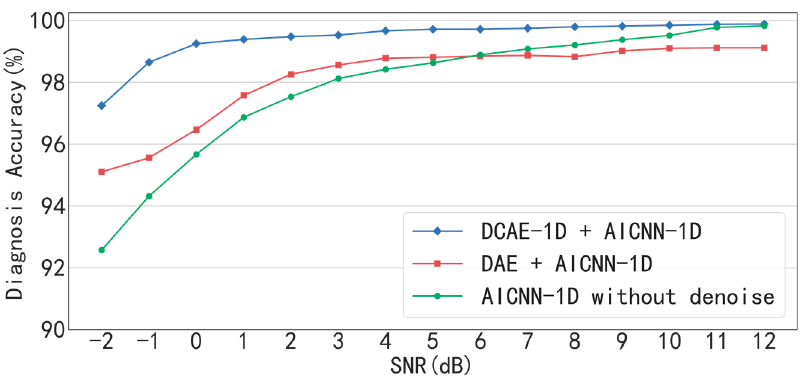
Figure 15. Diagnosis accuracy of AICNN-1D with different denoising process (delete something).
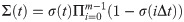
SVEIR model of rubella infection.(A) The transition diagram. The internal states of individuals are categorized into susceptible (S), vaccinated (V), exposed (E), infectious (I), or recovered (R) classes. The transmission rate from S to E is denoted by βS and that from V to E by βV. The transition from S to V was assumed to occur according to the data on vaccination in Kawasaki City or with a transition probability parameter, depending on the simulation. (B) The expected value of the transition probability that an exposed individual changes to an infectious one at time t = mΔt(m = 0, 1, 2, …). It is represented as Σ(t)=σ(t)Πi=0m-1(1-σ(iΔt)) where the incubation rate σ in each time is is given by Eq (1). The parameter values were set at aEI = 1.025, bEI = ln(aEI)/4, and Δt = 0.1 days. (C) The expected value of the transition probability that an infectious individual changes to a recovered one at time t = mΔt(m = 0, 1, 2, …). It is represented as Γ(t)=γ(t)Πi=0m-1(1-γ(iΔt)) where the recovery rate γ is given by Eq (2). The parameter values were set at aIR = 6.5, bIR = ln(aIR)/12, and Δt = 0.1 days. See S1 Appendix for details about the settings of the parameters, aEI, bEI, aIR, and bIR.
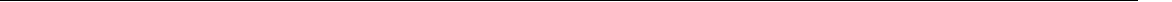
Fig. 6 IRAK-M KO and PIN1 KO dramatically reduce lung in fl ammation upon IL-33 treatment in vivo. a Representative H&E, PAS staining of lung sections from various treated mice, as well as BALF cytospin from the treated mice stained with Giemsa stain ( n = 5). Scale bar = 50 µ m. b Histopathology score- All H&E and PAS histological samples were examined and scored in a blind manner by the core facility pathologist ( n = 5). c ELISA measurements of IL-33, -5, -13 and IL-4 in the BALF of the mice treated with PBS or IL-33. d RNA was obtained from the whole lung tissue and analyzed for the relative expression of Il6 , Csf3 , Cxcl2 and Ccl5 by qRT-PCR. e CD11c + CD11b + CD205 + cells were monitored after PBS or IL-33 challenge in the indicated mice ( n = 3). In WT mice there was a 3-fold induction (P < 0.05) in CD11c + CD11b + CD205 + cells upon IL-33 treatment. PIN1 KO mice showed a more moderate increase and IRAK-M KO mice showed non signi fi cant (NS) increase in the CD11c + CD11b + CD205 + cells upon IL-33 treatment. The data were analyzed by a Student ’ s two-tailed t test and the values are reported as mean ± standard errors of the means (SEM). *- statistical signi fi cance ( P < 0.05), **- signi fi cance ( P <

_What the task requires_
Starting from the first line of the listing above, write out every line exactly through the one containing "SVEIR model of", and drop the pictures.

_Result of this exercise_
Figure 15. Diagnosis accuracy of AICNN-1D with different denoising process (delete something).
SVEIR model of rubella infection.(A) The transition diagram. The internal states of individuals are categorized into susceptible (S), vaccinated (V), exposed (E), infectious (I), or recovered (R) classes. The transmission rate from S to E is denoted by βS and that from V to E by βV. The transition from S to V was assumed to occur according to the data on vaccination in Kawasaki City or with a transition probability parameter, depending on the simulation. (B) The expected value of the transition probability that an exposed individual changes to an infectious one at time t = mΔt(m = 0, 1, 2, …). It is represented as Σ(t)=σ(t)Πi=0m-1(1-σ(iΔt)) where the incubation rate σ in each time is is given by Eq (1). The parameter values were set at aEI = 1.025, bEI = ln(aEI)/4, and Δt = 0.1 days. (C) The expected value of the transition probability that an infectious individual changes to a recovered one at time t = mΔt(m = 0, 1, 2, …). It is represented as Γ(t)=γ(t)Πi=0m-1(1-γ(iΔt)) where the recovery rate γ is given by Eq (2). The parameter values were set at aIR = 6.5, bIR = ln(aIR)/12, and Δt = 0.1 days. See S1 Appendix for details about the settings of the parameters, aEI, bEI, aIR, and bIR.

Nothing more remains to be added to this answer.